### WORK REQUEST A
Give, as a JSON list of strings, the lines of the listing starting with the line that contains "sni proxy. [hiddify]" and going on through the line that contains "Create CONTRIBUTING.md. [Hiddify]". Use one string per line and leave out blank lines.

### PASSAGE TO READ
Pakistan, with its double role in both supporting the US-led efforts in Afghanistan as well as enabling the Afghan militants, has become a common scapegoat for Afghans. Overtly, the Pakistani state and military leadership support a peaceful and stable Afghanistan next door, but covertly the reality has been understood to be different. It is a known fact that the Afghan Taliban have sanctuaries and safe havens in Pakistan, and they enjoy massive propaganda, funding, and recruitment support in the country of over 200 million.  Pentagon Press Secretary John Kirby recently called the safe havens in Pakistan a historical problem, where the Afghan Taliban replenish, retrain, and refurbish themselves.  The Afghan Taliban in Pakistan have not received the same wrath and crackdown from the Pakistani state as the Pakistan Taliban received through operations such as Zarb-e-Azb.

While the velocity and impact of current Pakistani state support to the Afghan Taliban is questionable as compared to the initial support given to the Taliban regime in the 1990s. Nevertheless, this notion of support has yielded much hatred and exaggerated bias against Pakistan, and more specifically of its military and intelligence bureaucracy.  In Pakistan, likewise, similar biases and sentiments have persisted against Afghans and the Afghan government. Nationalists on both sides are eager to exploit this critical moment, and any mishap can result in fateful results.

### RECORDS SHOWN
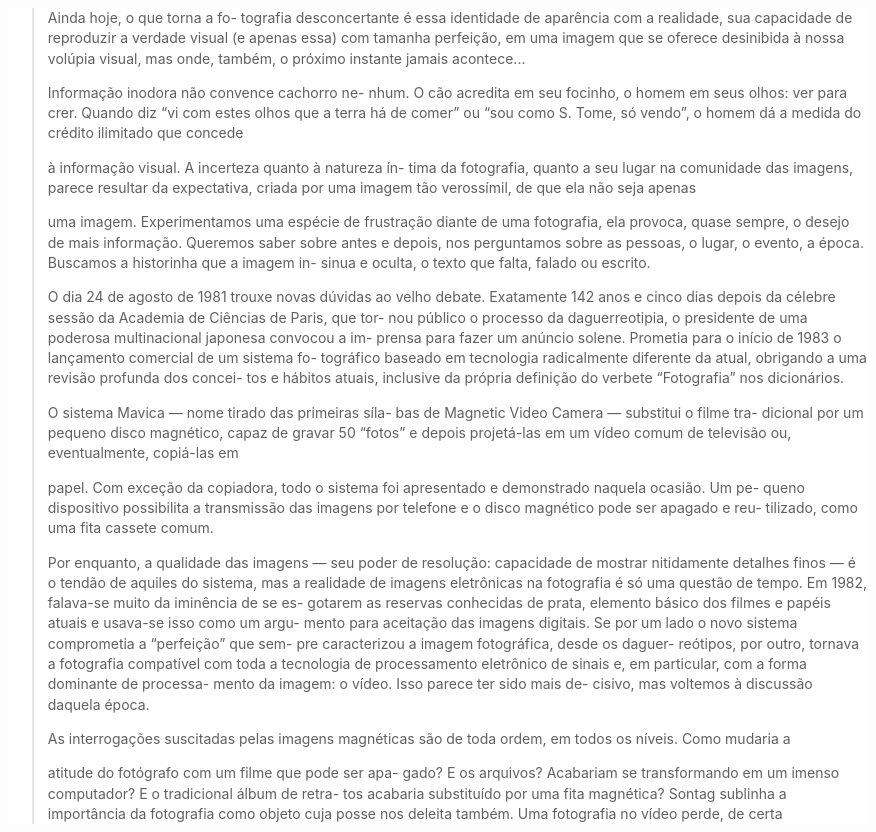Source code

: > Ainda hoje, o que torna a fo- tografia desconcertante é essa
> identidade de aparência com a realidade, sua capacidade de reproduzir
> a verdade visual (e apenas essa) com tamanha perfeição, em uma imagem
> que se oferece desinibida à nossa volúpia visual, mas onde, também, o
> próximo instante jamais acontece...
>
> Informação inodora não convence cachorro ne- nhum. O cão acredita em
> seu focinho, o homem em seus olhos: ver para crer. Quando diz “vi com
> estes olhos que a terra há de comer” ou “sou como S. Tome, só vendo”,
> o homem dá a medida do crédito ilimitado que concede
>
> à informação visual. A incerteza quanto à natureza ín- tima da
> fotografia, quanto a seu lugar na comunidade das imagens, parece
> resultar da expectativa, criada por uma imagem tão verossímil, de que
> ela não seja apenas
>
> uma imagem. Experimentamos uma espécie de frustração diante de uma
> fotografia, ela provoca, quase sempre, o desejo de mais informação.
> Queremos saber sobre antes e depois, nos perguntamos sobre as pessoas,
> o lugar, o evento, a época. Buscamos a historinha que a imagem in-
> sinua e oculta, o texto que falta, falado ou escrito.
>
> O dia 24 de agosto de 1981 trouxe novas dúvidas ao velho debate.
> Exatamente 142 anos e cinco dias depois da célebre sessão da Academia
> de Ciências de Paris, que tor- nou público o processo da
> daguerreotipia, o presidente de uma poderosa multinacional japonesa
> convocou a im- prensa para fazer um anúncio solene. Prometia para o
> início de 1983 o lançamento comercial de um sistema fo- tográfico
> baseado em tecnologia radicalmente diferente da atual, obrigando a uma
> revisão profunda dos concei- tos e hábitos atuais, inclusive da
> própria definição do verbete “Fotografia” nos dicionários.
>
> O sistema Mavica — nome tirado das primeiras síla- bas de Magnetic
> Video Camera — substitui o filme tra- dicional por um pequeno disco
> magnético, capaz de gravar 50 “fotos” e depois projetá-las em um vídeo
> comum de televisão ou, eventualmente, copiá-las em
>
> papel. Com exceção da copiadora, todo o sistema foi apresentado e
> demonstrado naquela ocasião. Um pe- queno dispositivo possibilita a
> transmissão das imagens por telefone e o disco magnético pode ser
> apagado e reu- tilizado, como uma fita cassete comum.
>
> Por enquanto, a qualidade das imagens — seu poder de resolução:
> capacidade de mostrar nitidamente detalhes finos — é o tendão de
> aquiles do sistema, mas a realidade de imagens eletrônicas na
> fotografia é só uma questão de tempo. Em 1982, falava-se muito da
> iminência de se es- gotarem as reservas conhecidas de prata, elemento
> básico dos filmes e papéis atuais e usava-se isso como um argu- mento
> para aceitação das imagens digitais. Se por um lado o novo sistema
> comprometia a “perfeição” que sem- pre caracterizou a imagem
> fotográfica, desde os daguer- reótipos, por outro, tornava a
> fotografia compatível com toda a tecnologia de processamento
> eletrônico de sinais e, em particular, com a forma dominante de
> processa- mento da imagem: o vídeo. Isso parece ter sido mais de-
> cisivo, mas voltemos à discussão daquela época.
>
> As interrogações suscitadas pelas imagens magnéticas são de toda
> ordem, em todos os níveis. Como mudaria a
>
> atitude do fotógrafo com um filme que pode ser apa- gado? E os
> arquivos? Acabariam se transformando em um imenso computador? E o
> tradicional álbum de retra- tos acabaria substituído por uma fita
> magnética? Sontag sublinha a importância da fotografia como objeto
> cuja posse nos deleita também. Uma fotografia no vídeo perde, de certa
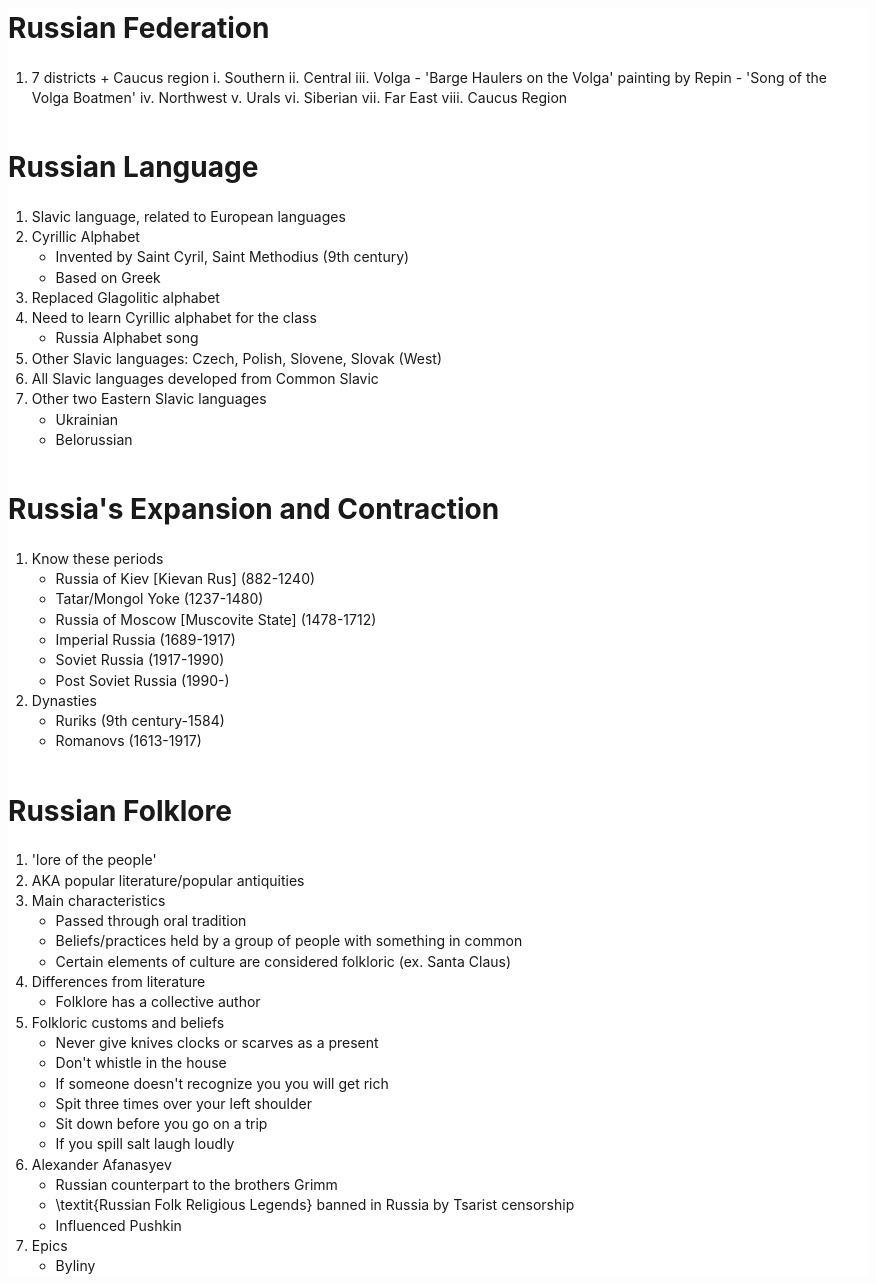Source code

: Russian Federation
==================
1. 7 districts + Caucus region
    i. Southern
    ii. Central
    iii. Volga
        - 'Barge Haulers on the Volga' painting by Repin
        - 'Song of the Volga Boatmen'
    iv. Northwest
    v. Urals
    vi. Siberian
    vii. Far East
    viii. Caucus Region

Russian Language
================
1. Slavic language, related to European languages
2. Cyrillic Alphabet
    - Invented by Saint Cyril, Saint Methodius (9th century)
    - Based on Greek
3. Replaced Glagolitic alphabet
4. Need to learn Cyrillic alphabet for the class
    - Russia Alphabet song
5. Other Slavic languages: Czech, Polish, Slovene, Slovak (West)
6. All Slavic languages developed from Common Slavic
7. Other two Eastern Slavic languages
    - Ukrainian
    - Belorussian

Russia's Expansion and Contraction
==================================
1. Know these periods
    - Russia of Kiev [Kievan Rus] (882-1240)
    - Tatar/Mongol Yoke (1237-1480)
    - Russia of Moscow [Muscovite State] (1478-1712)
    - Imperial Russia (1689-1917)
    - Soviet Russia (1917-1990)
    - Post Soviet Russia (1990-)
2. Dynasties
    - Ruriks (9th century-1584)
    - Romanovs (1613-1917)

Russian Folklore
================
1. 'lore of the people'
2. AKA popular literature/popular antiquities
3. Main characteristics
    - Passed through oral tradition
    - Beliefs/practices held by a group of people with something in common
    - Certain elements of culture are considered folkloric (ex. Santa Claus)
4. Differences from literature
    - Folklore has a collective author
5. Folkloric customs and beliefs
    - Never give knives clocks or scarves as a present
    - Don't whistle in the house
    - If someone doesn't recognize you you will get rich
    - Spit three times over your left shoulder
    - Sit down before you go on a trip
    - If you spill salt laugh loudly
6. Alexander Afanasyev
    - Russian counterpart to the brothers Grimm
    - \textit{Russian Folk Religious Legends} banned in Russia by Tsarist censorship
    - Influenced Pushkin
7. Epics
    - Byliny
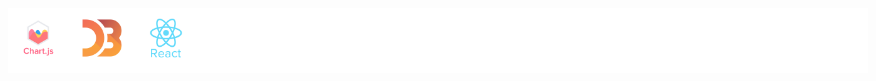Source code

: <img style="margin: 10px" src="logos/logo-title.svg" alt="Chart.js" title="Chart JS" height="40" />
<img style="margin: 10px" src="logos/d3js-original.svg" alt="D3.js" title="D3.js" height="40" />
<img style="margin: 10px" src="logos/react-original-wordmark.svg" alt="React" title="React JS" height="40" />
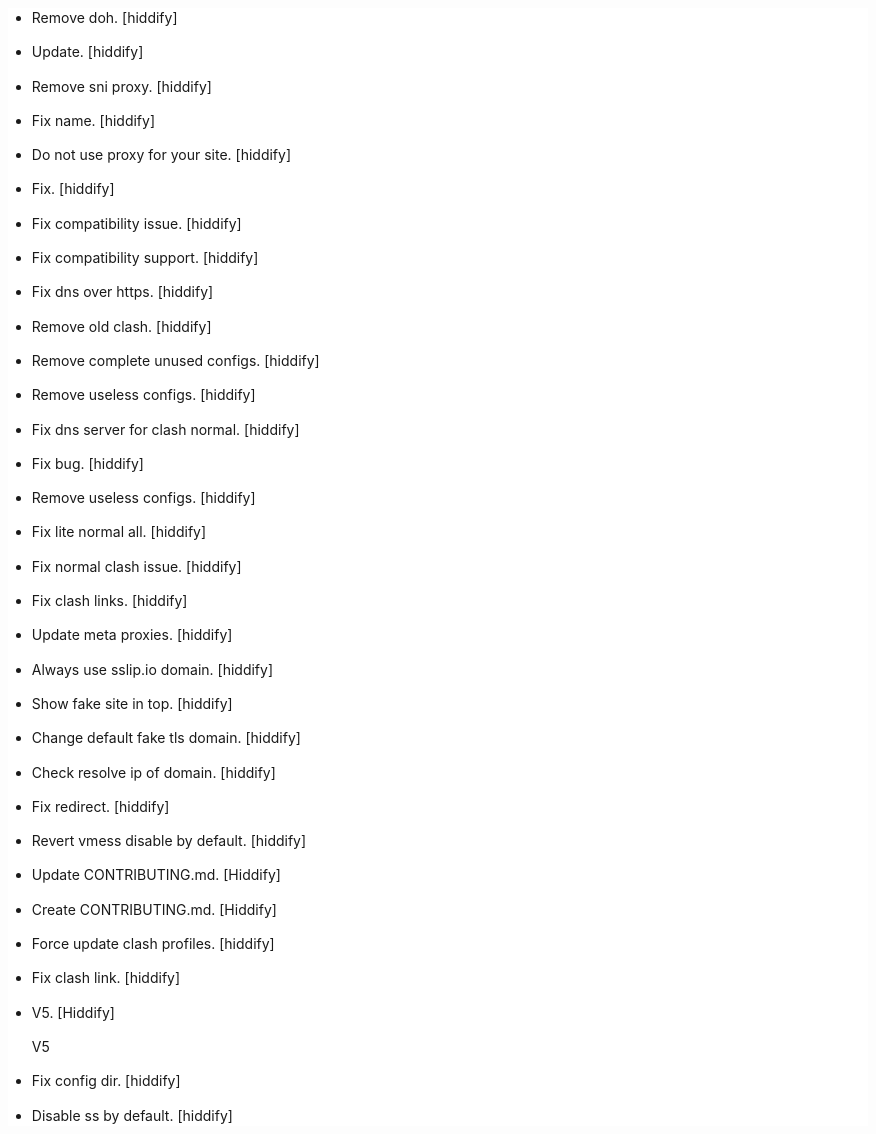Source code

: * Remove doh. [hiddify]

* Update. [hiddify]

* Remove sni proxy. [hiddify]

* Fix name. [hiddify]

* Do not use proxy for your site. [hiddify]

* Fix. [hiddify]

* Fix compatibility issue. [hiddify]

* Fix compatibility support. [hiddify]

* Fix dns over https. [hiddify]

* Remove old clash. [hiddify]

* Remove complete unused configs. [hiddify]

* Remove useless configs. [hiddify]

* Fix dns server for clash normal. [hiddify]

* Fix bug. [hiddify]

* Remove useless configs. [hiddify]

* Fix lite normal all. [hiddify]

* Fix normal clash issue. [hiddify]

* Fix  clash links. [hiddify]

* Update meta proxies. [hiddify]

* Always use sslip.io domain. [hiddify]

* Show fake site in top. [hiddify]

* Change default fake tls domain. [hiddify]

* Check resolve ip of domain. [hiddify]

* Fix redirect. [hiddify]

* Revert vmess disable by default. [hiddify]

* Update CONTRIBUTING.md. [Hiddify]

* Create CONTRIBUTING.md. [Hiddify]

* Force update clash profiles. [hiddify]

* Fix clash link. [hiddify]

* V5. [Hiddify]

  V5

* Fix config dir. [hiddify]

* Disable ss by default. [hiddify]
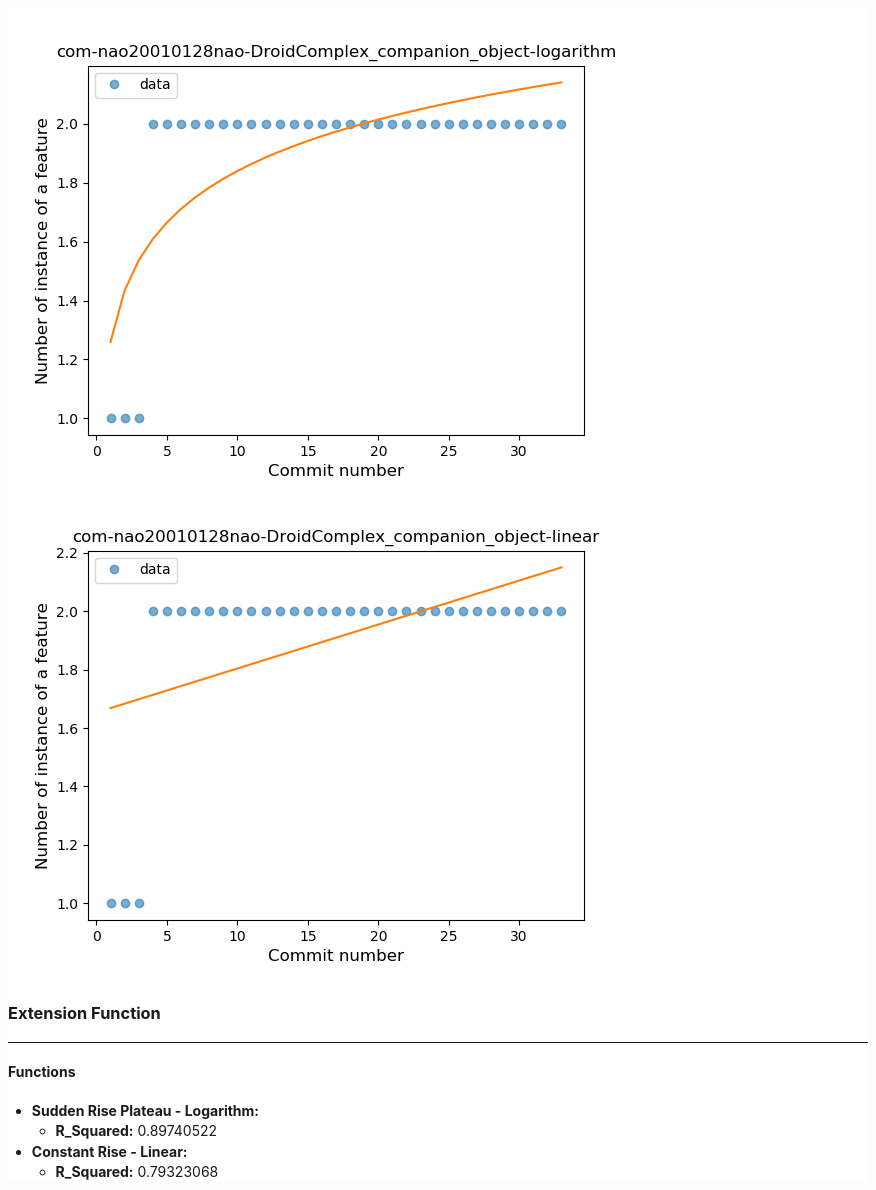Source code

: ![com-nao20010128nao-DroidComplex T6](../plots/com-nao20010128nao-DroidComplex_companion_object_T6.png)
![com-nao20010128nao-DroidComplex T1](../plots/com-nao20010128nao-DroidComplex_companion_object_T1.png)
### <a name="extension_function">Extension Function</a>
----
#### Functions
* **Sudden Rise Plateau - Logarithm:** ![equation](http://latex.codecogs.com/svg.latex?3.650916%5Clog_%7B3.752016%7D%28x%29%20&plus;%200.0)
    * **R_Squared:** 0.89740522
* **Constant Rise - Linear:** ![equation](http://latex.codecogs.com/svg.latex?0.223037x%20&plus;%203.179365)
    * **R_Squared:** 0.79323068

### WORK REQUEST B
Answer these questions from the passage on Pakistan and the Afghan Taliban:
(i) Who called the safe havens in Pakistan a historical problem?
(ii) Which operation is named as one through which the Pakistan Taliban received a crackdown?
(iii) Who is described as eager to exploit this critical moment?

### WRITTEN RESPONSE A
[
  "* Remove sni proxy. [hiddify]",
  "* Fix name. [hiddify]",
  "* Do not use proxy for your site. [hiddify]",
  "* Fix. [hiddify]",
  "* Fix compatibility issue. [hiddify]",
  "* Fix compatibility support. [hiddify]",
  "* Fix dns over https. [hiddify]",
  "* Remove old clash. [hiddify]",
  "* Remove complete unused configs. [hiddify]",
  "* Remove useless configs. [hiddify]",
  "* Fix dns server for clash normal. [hiddify]",
  "* Fix bug. [hiddify]",
  "* Remove useless configs. [hiddify]",
  "* Fix lite normal all. [hiddify]",
  "* Fix normal clash issue. [hiddify]",
  "* Fix  clash links. [hiddify]",
  "* Update meta proxies. [hiddify]",
  "* Always use sslip.io domain. [hiddify]",
  "* Show fake site in top. [hiddify]",
  "* Change default fake tls domain. [hiddify]",
  "* Check resolve ip of domain. [hiddify]",
  "* Fix redirect. [hiddify]",
  "* Revert vmess disable by default. [hiddify]",
  "* Update CONTRIBUTING.md. [Hiddify]",
  "* Create CONTRIBUTING.md. [Hiddify]"
]

### WRITTEN RESPONSE B
(i) Pentagon Press Secretary John Kirby
(ii) Zarb-e-Azb
(iii) Nationalists on both sides